Dataset items:
◆ ◆ ◆ ◆ ◆ ◆ ◆
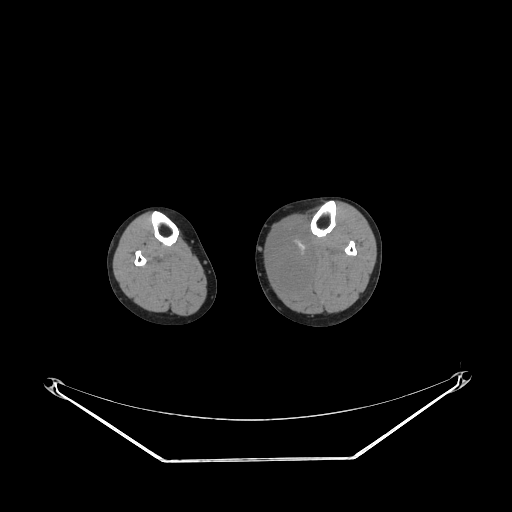
CT of an extremity soft-tissue mass (from a PET/CT study), one axial slice; position 136 of 223 along the scan axis; reconstruction kernel STANDARD; 140 kVp; soft-tissue window (W 400 / L 40 HU); 512 × 512 image matrix. Female patient. Case-level facts recorded for this patient, not image findings: histological type: extraskeletal high grade osteogenic sarcoma; grade: high; site of the primary tumour: left calf.
Annotated regions visible in this slice (expert contour drawn on MRI and transferred to this co-registered scan by the dataset authors):
- gross tumour volume (mass): bounding box (x1, y1, x2, y2) in pixels: (272, 230, 312, 286)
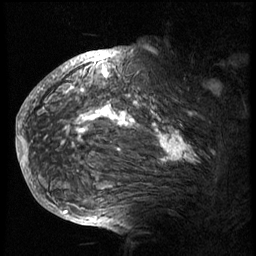
Breast MRI (dynamic contrast-enhanced), one sagittal slice; slice 52 of 74 in the series (ordered by position); 3 images stored at this slice position (order not interpretable as contrast timing); 1.5 T; TE 4.2 ms, TR 8.9 ms; 256 × 256 image matrix, field of view 200 × 200 mm. Female patient, age 57 years. Case-level facts recorded for this patient, not image findings: setting: breast cancer imaged before/during neoadjuvant chemotherapy; receptor status: HER2-positive.
Structures marked on this image (semi-automatic segmentation, software-assisted and operator-edited):
- analysis volume of interest (the breast-tissue region the enhancement analysis was run in; not a lesion): box from (x=40, y=62) to (x=242, y=175) px
- tumour enhancement mask (voxels above the 140 % enhancement threshold inside the analysis volume of interest): (x=44, y=62)–(x=195, y=163)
◆ ◆ ◆ ◆ ◆ ◆ ◆
*Work request*.
Please give a word-for-word transcript of the lines from the one holding "Annotated regions visible" through the final line of the entries, both ends kept, with no pictures.

*Answer space*.
Annotated regions visible in this slice (expert contour drawn on MRI and transferred to this co-registered scan by the dataset authors):
- gross tumour volume (mass): bounding box (x1, y1, x2, y2) in pixels: (272, 230, 312, 286)
Breast MRI (dynamic contrast-enhanced), one sagittal slice; slice 52 of 74 in the series (ordered by position); 3 images stored at this slice position (order not interpretable as contrast timing); 1.5 T; TE 4.2 ms, TR 8.9 ms; 256 × 256 image matrix, field of view 200 × 200 mm. Female patient, age 57 years. Case-level facts recorded for this patient, not image findings: setting: breast cancer imaged before/during neoadjuvant chemotherapy; receptor status: HER2-positive.
Structures marked on this image (semi-automatic segmentation, software-assisted and operator-edited):
- analysis volume of interest (the breast-tissue region the enhancement analysis was run in; not a lesion): box from (x=40, y=62) to (x=242, y=175) px
- tumour enhancement mask (voxels above the 140 % enhancement threshold inside the analysis volume of interest): (x=44, y=62)–(x=195, y=163)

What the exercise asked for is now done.